The first part of this work focuses directly on the main security problem, describing a new approach, based on simulating tools, to analyze and verify harbours protection levels. Traditionally based on trial-and-error methodologies, building an underwater anti-intrusion system is a complex operation, starting from choosing the right sensors to be placed in the specific scenario to configuration deployments into the water. Using a simulating tool can be an efficient way to get better information on the anti-intrusion behaviour before dipping any sensor into the water and then with a very limited influence on the normal port activities. More specifically this could even be the only solution for civilian ports protection. The simulator tool is based on a GIS architecture, acoustic and magnetic sensor models and an event driven simulator to simulate the sensors performance in their relation with the specific sea environment and intruder classes (diver, ships, etc), providing operational and ready-for-action data in order to build or modify an anti-intrusion system.

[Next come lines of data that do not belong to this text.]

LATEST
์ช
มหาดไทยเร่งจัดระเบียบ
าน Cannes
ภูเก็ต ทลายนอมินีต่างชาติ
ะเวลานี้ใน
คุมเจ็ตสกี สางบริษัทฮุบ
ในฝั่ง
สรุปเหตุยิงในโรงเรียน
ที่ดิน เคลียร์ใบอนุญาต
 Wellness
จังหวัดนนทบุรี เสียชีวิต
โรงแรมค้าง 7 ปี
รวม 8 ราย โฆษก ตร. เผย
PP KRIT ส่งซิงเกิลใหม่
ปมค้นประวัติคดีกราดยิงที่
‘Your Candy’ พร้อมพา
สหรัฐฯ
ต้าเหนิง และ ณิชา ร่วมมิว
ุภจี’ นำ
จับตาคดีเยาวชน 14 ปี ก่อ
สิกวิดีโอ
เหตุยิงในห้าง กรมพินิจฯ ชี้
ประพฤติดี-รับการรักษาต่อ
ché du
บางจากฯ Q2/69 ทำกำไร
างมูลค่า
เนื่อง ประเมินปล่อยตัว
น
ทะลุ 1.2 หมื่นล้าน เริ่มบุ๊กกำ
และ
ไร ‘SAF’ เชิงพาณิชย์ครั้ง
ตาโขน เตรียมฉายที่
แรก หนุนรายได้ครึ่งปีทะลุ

The second part describes four low-cost monitoring systems for marine areas and the major problems connected with the underwater localization. All the systems, based on passive acoustic hydrophones, can be used to protect and monitor non-critical zones such as fishing farming installations, archaeological sites or protected marine areas, and in general in situation in which access may be always or temporary forbidden to unauthorized personnel.
The first system shown is based on only one hydrophone, using a very simple acoustic propagation model, to track and localize the threat. Two and three hydrophones systems are then described making the installation more complex and expensive but effectively increasing the localization performance and reliability.
Finally, the discussion goes further using an autonomous underwater vehicle with very limited computational and signal acquisition capabilities to localize a fixed underwater source of sound. In this part the problem is not in the localization itself, for the vehicle can carry up to four hydrophones, a number that is sufficient to localize exactly a sound source in a three dimensional scenario, while the challenge is in the very limited vehicle acquisition resources which make useless all the traditional localization algorithms based on reliable signal delays among the hydrophones.

Besides, while the security problem has to be investigated directly, underlining systems performance with respect to specific threats, on the other side, it involves even several side tasks that have to be accomplished to make the general one completed. Protecting marine areas means having the best knowledge of the areas we are interested in, and then providing a large amount of data both from historical databases and from new experiments in order to get up-to-date geographic and environmental information.
The third part of the thesis is in fact related to a very important but side field in the whole security aspect and it concerns with marine areas exploration through a platoon of autonomous underwater vehicles (AUVs) performing point-wise measurements or observations.
The proposed algorithms, based on a fuzzy like approach or on the use of radial basis functions (RBFs), allow to adapt vehicles exploration to the specific conditions the agents are into, without any need of an a-priori knowledge of the mission area, incrementally controlling the approximation error of the overall environmental quantity as the mission goes on and new scattered data are provided. The algorithms can be applied to more general cases in which point-wise measurements are required and mobile sensors networks are used, even though, in this thesis, they are especially aimed to environmental monitoring and exploration of oceanic regions.